For that matter, even though we collectively do a rotten job of taking care of the world that God has entrusted to us, it doesn't stop being God's creation. That's actually a pretty big idea to consider, because it means that even though God is apparently willing to risk that we will wreck the place, God still loves and claims ownership of this world, this life, and this day. The Scriptures do not give us permission to shrug and say, "This is our world to do with as we please," and then in the same breath say, "and God will just stop the wildfires we set or make some more turtles to replace the ones we've killed." No, in fact, God bears all the terrible things we do the world in which we have been placed--and the people who live in it--and still God claims ownership over the world, even while we are wrecking the place. When we do wreck things, though, we should be honest--we are wrecking a world made by God, through Christ, filled with the Spirit.

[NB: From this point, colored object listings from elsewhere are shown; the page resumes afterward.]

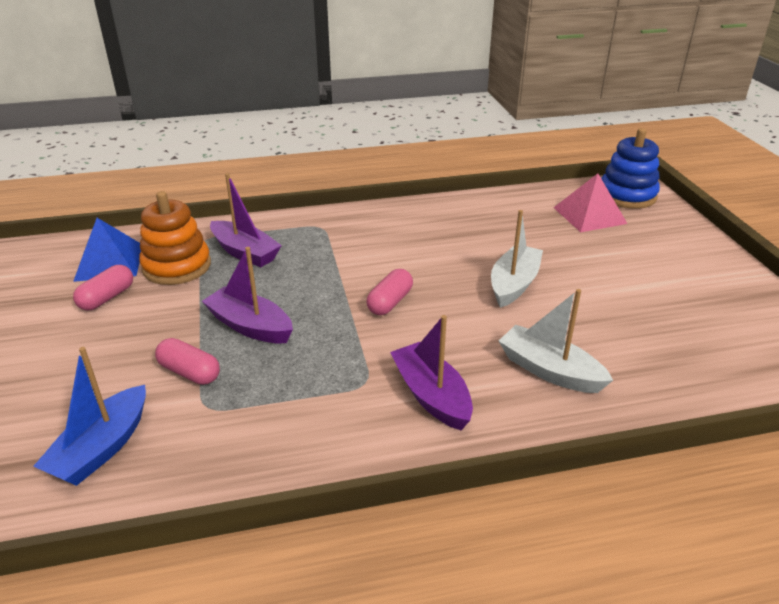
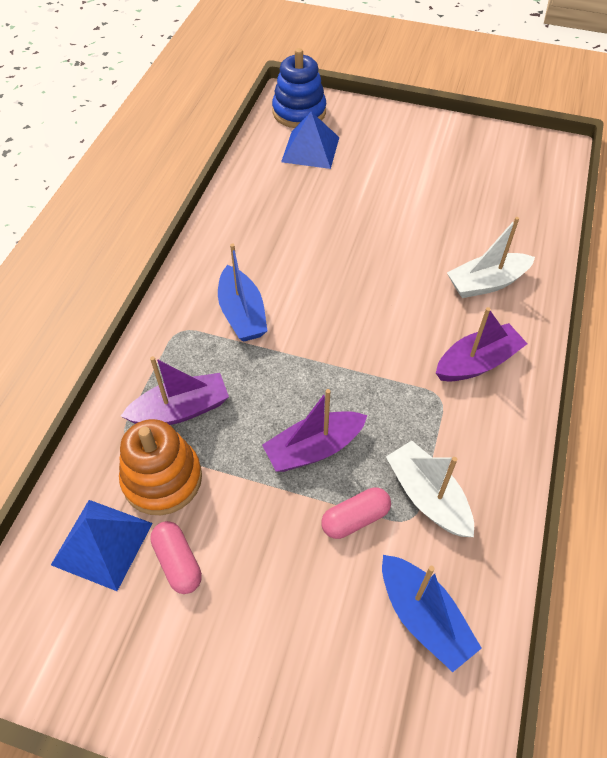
camera: 60 degrees left, 20 degrees up
pink capsule [366,269,413,315] -> none
purple boat [390,315,473,430] -> purple boat turned 150 degrees clockwise [436,307,528,382]
white boat [491,210,543,308] -> white boat moved to [386,441,474,537]
pink pyramid [553,174,628,232] -> blue pyramid [281,112,339,169]
none -> blue boat [218,243,267,342]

We should be clear: the world we either care for or wreck, is holy ground, through and through.
Every face bears a family resemblance to Christ's face.
Every place bears the telltale scorch marks of the presence of divine fire like Moses taking off his shoes before the burning bush from which God spoke.
The Bible itself tells us so--so to take God's Word seriously is also to take God's world seriously.
Now, go step out into the world that is steeped in the presence of Christ--and live in it today, among other people today, like that is true.
Lord Jesus, reveal your face to us in the world around us, and in the faces you send across our path today.